RECORDS:
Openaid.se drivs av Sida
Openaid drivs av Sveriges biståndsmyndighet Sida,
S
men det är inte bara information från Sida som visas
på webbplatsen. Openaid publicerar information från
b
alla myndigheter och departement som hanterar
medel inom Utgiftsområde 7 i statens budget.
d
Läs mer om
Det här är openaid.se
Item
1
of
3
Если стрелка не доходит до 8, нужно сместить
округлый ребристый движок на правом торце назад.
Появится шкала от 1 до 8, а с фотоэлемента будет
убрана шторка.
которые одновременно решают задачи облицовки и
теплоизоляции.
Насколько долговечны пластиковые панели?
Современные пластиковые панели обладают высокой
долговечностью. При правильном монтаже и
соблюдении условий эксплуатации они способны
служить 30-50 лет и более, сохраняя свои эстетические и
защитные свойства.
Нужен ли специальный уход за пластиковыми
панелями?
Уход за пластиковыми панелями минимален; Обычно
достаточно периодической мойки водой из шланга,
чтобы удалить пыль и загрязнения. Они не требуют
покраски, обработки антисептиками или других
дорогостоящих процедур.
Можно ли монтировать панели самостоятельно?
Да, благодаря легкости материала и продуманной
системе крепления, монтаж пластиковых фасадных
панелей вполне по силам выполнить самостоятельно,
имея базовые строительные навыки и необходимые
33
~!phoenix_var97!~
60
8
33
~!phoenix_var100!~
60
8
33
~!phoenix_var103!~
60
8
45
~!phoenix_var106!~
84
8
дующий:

PROBLEM REQUIREMENTS: Everything in the data above is to be given again, unchanged.

TASK ANSWER:
Openaid.se drivs av Sida
Openaid drivs av Sveriges biståndsmyndighet Sida,
S
men det är inte bara information från Sida som visas
på webbplatsen. Openaid publicerar information från
b
alla myndigheter och departement som hanterar
medel inom Utgiftsområde 7 i statens budget.
d
Läs mer om
Det här är openaid.se
Item
1
of
3
Если стрелка не доходит до 8, нужно сместить
округлый ребристый движок на правом торце назад.
Появится шкала от 1 до 8, а с фотоэлемента будет
убрана шторка.
которые одновременно решают задачи облицовки и
теплоизоляции.
Насколько долговечны пластиковые панели?
Современные пластиковые панели обладают высокой
долговечностью. При правильном монтаже и
соблюдении условий эксплуатации они способны
служить 30-50 лет и более, сохраняя свои эстетические и
защитные свойства.
Нужен ли специальный уход за пластиковыми
панелями?
Уход за пластиковыми панелями минимален; Обычно
достаточно периодической мойки водой из шланга,
чтобы удалить пыль и загрязнения. Они не требуют
покраски, обработки антисептиками или других
дорогостоящих процедур.
Можно ли монтировать панели самостоятельно?
Да, благодаря легкости материала и продуманной
системе крепления, монтаж пластиковых фасадных
панелей вполне по силам выполнить самостоятельно,
имея базовые строительные навыки и необходимые
33
~!phoenix_var97!~
60
8
33
~!phoenix_var100!~
60
8
33
~!phoenix_var103!~
60
8
45
~!phoenix_var106!~
84
8
дующий:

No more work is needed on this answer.